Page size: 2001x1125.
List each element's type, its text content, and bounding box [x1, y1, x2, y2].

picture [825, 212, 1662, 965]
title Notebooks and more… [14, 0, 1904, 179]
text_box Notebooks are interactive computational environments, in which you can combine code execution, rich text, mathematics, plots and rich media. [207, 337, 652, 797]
* * *
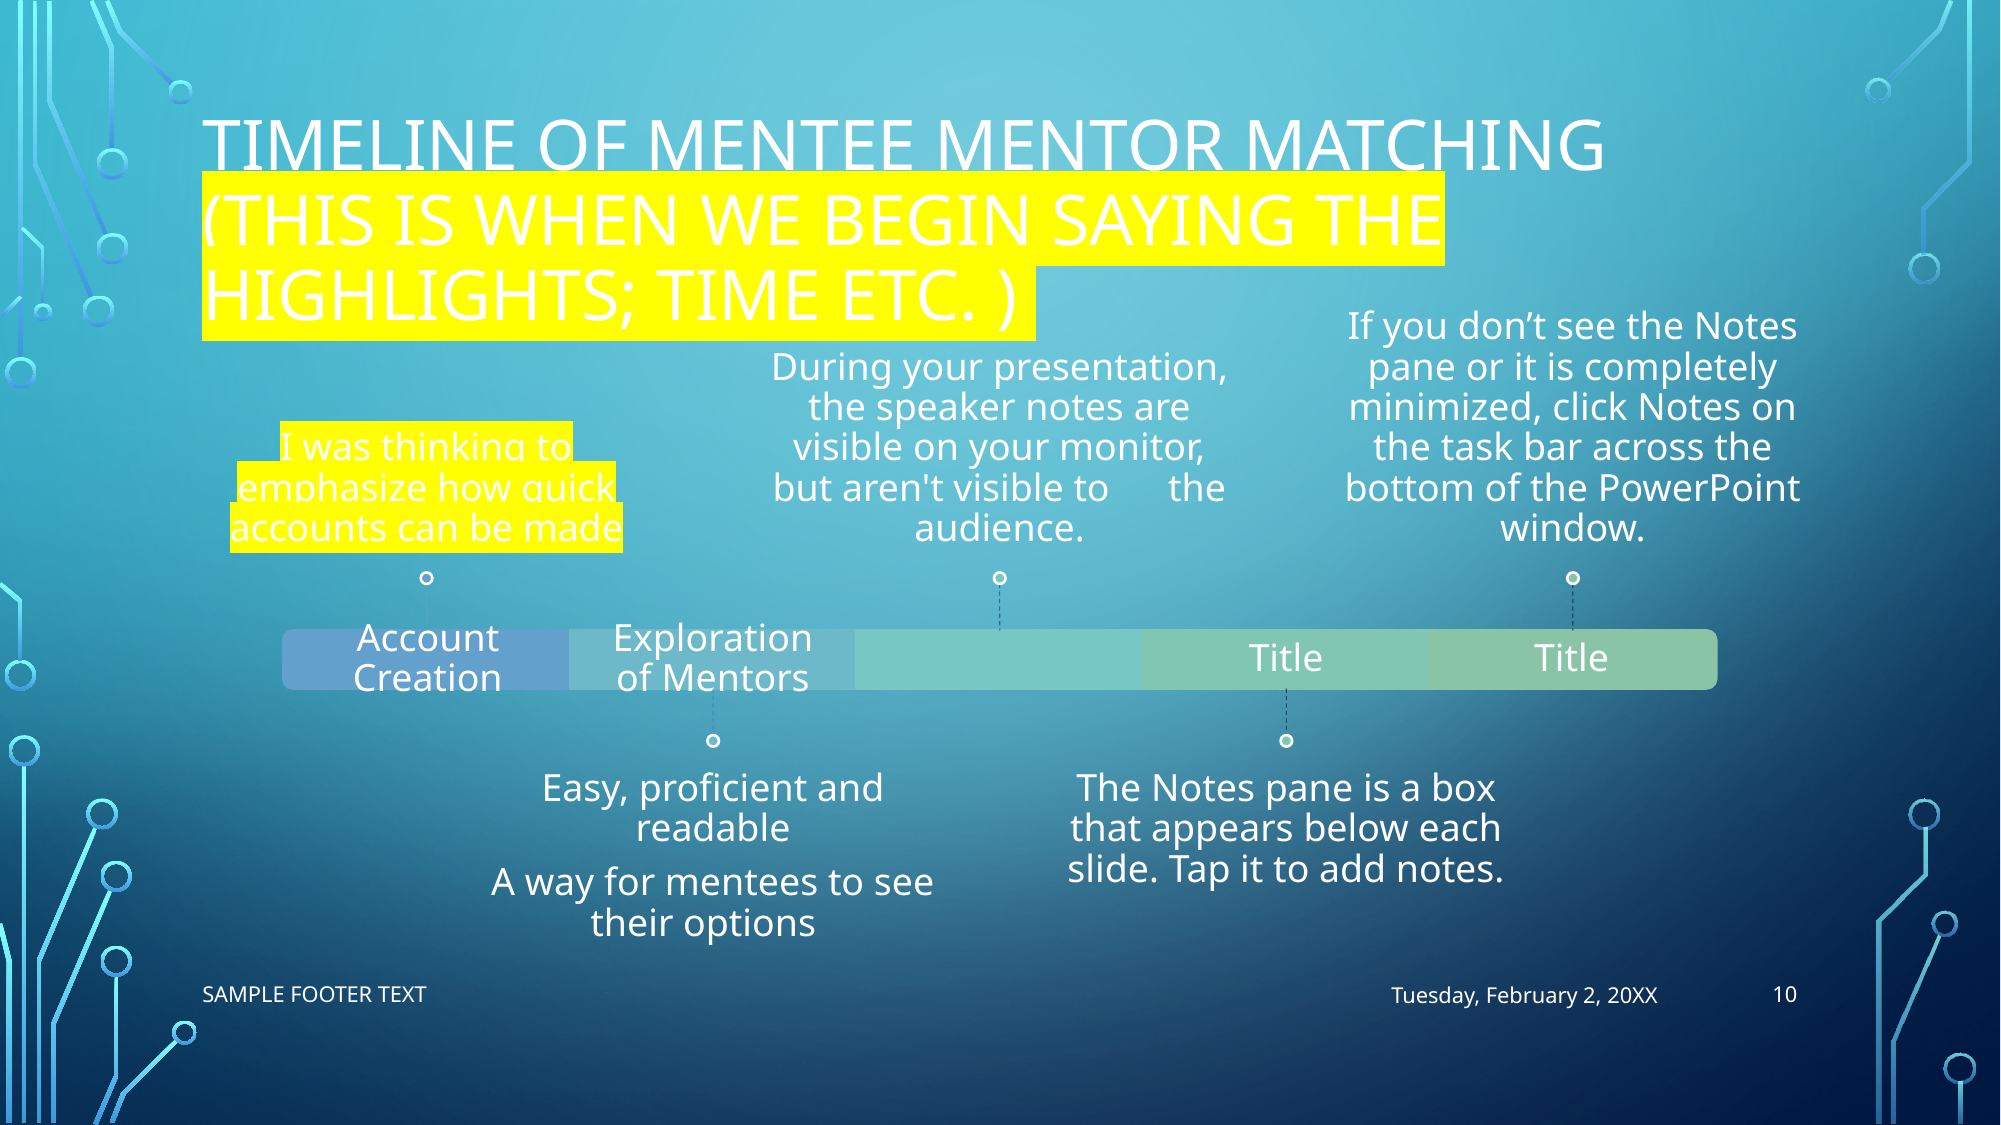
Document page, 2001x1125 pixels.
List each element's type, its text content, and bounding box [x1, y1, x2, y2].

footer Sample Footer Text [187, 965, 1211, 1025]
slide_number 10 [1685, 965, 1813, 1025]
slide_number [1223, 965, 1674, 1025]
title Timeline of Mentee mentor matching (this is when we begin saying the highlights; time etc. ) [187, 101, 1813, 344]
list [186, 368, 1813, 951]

*The task*: Using the listing above, return word for word each line from the one that has "Document page, 2001x1125 pixels." through the one that has "list [186, 368, 1813, 951]", and no line outside that range.

*Solved exercise*:
Document page, 2001x1125 pixels.
List each element's type, its text content, and bounding box [x1, y1, x2, y2].

footer Sample Footer Text [187, 965, 1211, 1025]
slide_number 10 [1685, 965, 1813, 1025]
slide_number [1223, 965, 1674, 1025]
title Timeline of Mentee mentor matching (this is when we begin saying the highlights; time etc. ) [187, 101, 1813, 344]
list [186, 368, 1813, 951]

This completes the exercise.